On the title track from your last album, “A Crooked Road,” you sing that you are a happy man, though it comes off like you are convincing yourself a bit. So I’ll ask you in the words of the song: Do you “have the makings to be a happy man”?

Absolutely! Part of it is not even what they are. It’s that you doubted that you even had the makings for, like, decades. If you didn’t think you ever could be happy, which is where I come from, the idea that you had the makings, not that you even had them. It’s so humble, it’s so beaten, and all that you can muster, of recognition of yourself, is just that you have the makings of it, not that you even have it. But I mean it that I have the makings, and that I’m even working at it. Because [happy] was never even a word that could ever describe me, say, years ago or beyond. That it could be or would be is a very, very recent piece of information.

You mentioned playing with others on the new project, though on “A Crooked Road” you played all the instruments yourself. Was that a more difficult process than working with a band in the studio?

It’s just another way to do it. I love playing with musicians. I love playing a solo show and it’s just me. I love being in the studio with great bluegrass players, and making another record that had more country in it, or more rock. I love it all. I didn’t sense anything that was difficult. It’s just another way to do it. And, I probably won’t do that again, probably because I don’t need to. Plus I love playing with other musicians. But it seemed appropriate to the personal subject matter.

In an interview you once noted that you like to bring something unique to the songwriting community. What do you bring to the songwriting community, or what do you hope to bring to it?

I’d like to think that I bring authenticity. I’d like to think that. [laughs] I hope that’s what I bring.

What is the skill of a songwriter?

Well, it’s a number of things, on some level. I don’t mean this as crassly as it will sound. It’s not just songwriters, but any artist, to be able to manipulate — and that sounds like a terrible word, but I don’t mean it as such — to manipulate emotional things, and kind of direct it somewhere. To direct emotions and focus them into a 3 to 4, or maybe 5 minute kind of thing so that there’s something revealed or expressed in that 3 to 5 minutes. And then it was worth taking the ride on if you were a listener. It’s like, “That was worth spending 5 minutes on.” You know? For now that’s what comes out answering that question [laughs]. Tomorrow it could be different.
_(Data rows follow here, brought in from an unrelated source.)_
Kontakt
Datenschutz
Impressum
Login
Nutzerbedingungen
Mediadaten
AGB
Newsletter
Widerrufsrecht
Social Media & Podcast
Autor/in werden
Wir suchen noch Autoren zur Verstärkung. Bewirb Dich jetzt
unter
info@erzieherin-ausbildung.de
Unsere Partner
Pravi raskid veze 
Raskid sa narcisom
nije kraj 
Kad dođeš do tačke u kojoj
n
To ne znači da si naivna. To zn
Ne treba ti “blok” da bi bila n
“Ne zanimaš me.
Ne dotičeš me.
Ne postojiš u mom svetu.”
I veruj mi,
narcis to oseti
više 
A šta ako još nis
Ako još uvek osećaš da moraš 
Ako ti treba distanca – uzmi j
Often when people introduce or interview you they begin with a list of all the many things you’ve done in your career as a musician, from the writing and performing to the collaborations, to the awards you’ve won. But if you were to introduce yourself, what is the thing that you are most proud of, perhaps that you would put out front? What is the aspect of your career that you are most proud of?
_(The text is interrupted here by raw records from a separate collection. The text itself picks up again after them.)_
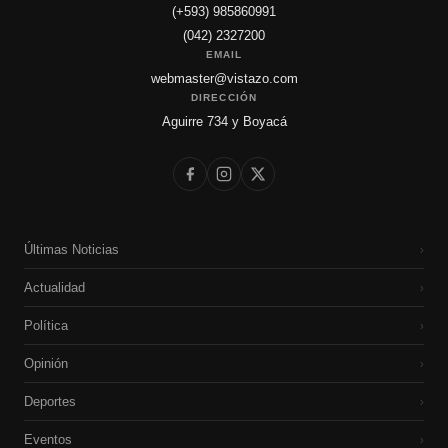
(+593) 985860991
(042) 2327200
EMAIL
webmaster@vistazo.com
DIRECCIÓN
Aguirre 734 y Boyacá
Últimas Noticias
›
Actualidad
›
Política
›
Opinión
›
Deportes
›
Eventos
›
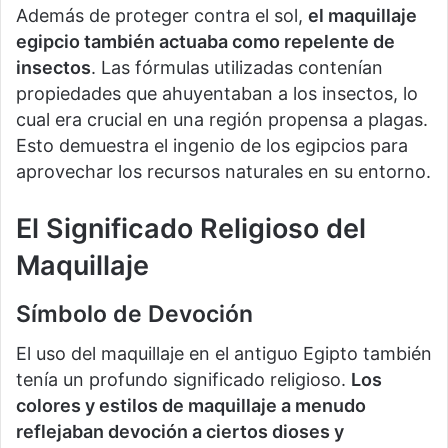
Además de proteger contra el sol,
el maquillaje
egipcio también actuaba como repelente de
insectos
. Las fórmulas utilizadas contenían
propiedades que ahuyentaban a los insectos, lo
cual era crucial en una región propensa a plagas.
Esto demuestra el ingenio de los egipcios para
aprovechar los recursos naturales en su entorno.
El Significado Religioso del
Maquillaje
Símbolo de Devoción
El uso del maquillaje en el antiguo Egipto también
tenía un profundo significado religioso.
Los
colores y estilos de maquillaje a menudo
reflejaban devoción a ciertos dioses y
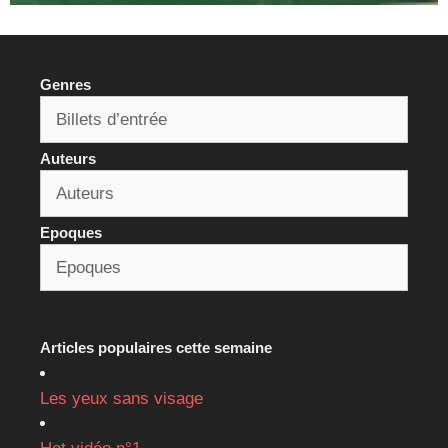
Genres
Auteurs
Epoques
Articles populaires cette semaine
Les yeux sans visage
I think it’s the ability or the luxury to slip in and out of all sorts of different camps, from very personal singer-songwriter records to being in a band with Robert Plant, to having been in the studio world where I’ve helped to produce a Guy Clark record. Slipping in and having a song that goes number one out on the country charts — I like it all, I really do. And I really feel that I bring it all back to my own personal records, but I don’t know if anyone else would see it that way or agree.
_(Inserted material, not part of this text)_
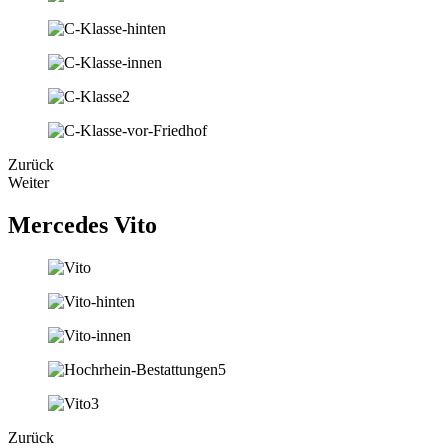
Zurück
Weiter
Mercedes Vito
Zurück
But I like that freedom, because to me that is what creative freedom is — the ability and freedom to jump over here in this world a little bit, come back into my own records, jump over into that world, and come back to my own records. I like that, I’m proud of that. I’m kind of glad that you can’t easily nail down exactly what I do, because I could do something that, to me, doesn’t look like some crazy, giant leap or move.

It’s all music, is really what it amounts to. Whether it’s a number one country song that I’ve written, and being in Robert Plant’s Band of Joy, having my own records, and playing festivals that most of the music world doesn’t even know about. I like just jumping in and out of all that stuff. To me it’s fun. And I like to be a part of something that works in all of those capacities, and that I’ve not made some musical mistake or decision. I just see it all as music.